GIVEN DATA:

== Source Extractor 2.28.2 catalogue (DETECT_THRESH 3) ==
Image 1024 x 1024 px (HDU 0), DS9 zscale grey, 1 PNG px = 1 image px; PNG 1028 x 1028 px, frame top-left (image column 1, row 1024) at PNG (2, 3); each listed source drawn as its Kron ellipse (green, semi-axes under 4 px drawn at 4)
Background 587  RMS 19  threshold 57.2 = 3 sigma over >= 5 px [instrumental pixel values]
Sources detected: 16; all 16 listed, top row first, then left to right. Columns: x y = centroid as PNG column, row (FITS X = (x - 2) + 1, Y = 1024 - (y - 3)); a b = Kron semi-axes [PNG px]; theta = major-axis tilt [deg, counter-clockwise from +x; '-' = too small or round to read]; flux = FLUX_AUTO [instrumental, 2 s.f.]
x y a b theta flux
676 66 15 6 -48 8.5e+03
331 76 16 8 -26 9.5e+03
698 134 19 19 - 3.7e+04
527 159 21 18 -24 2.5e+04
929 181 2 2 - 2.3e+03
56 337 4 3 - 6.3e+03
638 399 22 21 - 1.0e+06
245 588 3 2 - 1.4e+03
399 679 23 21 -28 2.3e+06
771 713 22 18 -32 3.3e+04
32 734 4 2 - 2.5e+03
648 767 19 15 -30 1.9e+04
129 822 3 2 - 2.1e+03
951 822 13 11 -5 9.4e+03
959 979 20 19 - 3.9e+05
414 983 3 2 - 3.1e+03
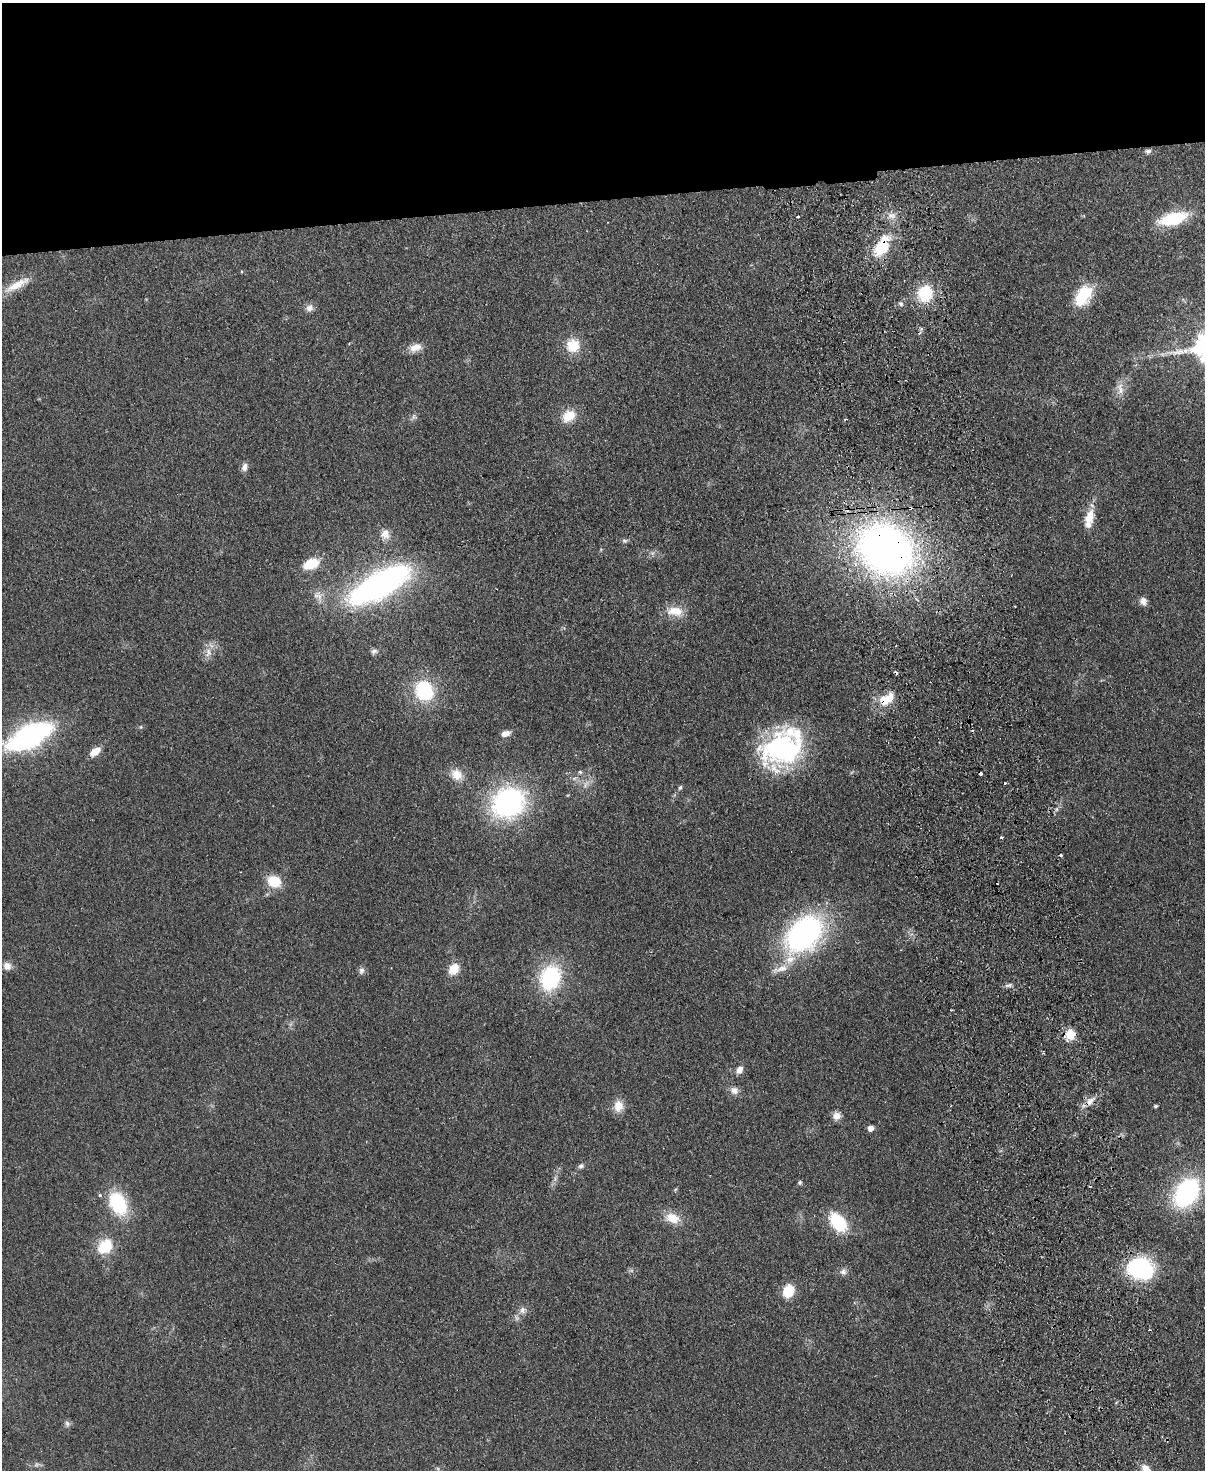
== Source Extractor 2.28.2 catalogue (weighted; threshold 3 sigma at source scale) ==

GOAL: Copy all of the data above verbatim, line for line, and leave the pictures out of your answer.

SOLUTION TO THE EXERCISE:
== Source Extractor 2.28.2 catalogue (DETECT_THRESH 3) ==
Image 1024 x 1024 px (HDU 0), DS9 zscale grey, 1 PNG px = 1 image px; PNG 1028 x 1028 px, frame top-left (image column 1, row 1024) at PNG (2, 3); each listed source drawn as its Kron ellipse (green, semi-axes under 4 px drawn at 4)
Background 587  RMS 19  threshold 57.2 = 3 sigma over >= 5 px [instrumental pixel values]
Sources detected: 16; all 16 listed, top row first, then left to right. Columns: x y = centroid as PNG column, row (FITS X = (x - 2) + 1, Y = 1024 - (y - 3)); a b = Kron semi-axes [PNG px]; theta = major-axis tilt [deg, counter-clockwise from +x; '-' = too small or round to read]; flux = FLUX_AUTO [instrumental, 2 s.f.]
x y a b theta flux
676 66 15 6 -48 8.5e+03
331 76 16 8 -26 9.5e+03
698 134 19 19 - 3.7e+04
527 159 21 18 -24 2.5e+04
929 181 2 2 - 2.3e+03
56 337 4 3 - 6.3e+03
638 399 22 21 - 1.0e+06
245 588 3 2 - 1.4e+03
399 679 23 21 -28 2.3e+06
771 713 22 18 -32 3.3e+04
32 734 4 2 - 2.5e+03
648 767 19 15 -30 1.9e+04
129 822 3 2 - 2.1e+03
951 822 13 11 -5 9.4e+03
959 979 20 19 - 3.9e+05
414 983 3 2 - 3.1e+03
== Source Extractor 2.28.2 catalogue (weighted; threshold 3 sigma at source scale) ==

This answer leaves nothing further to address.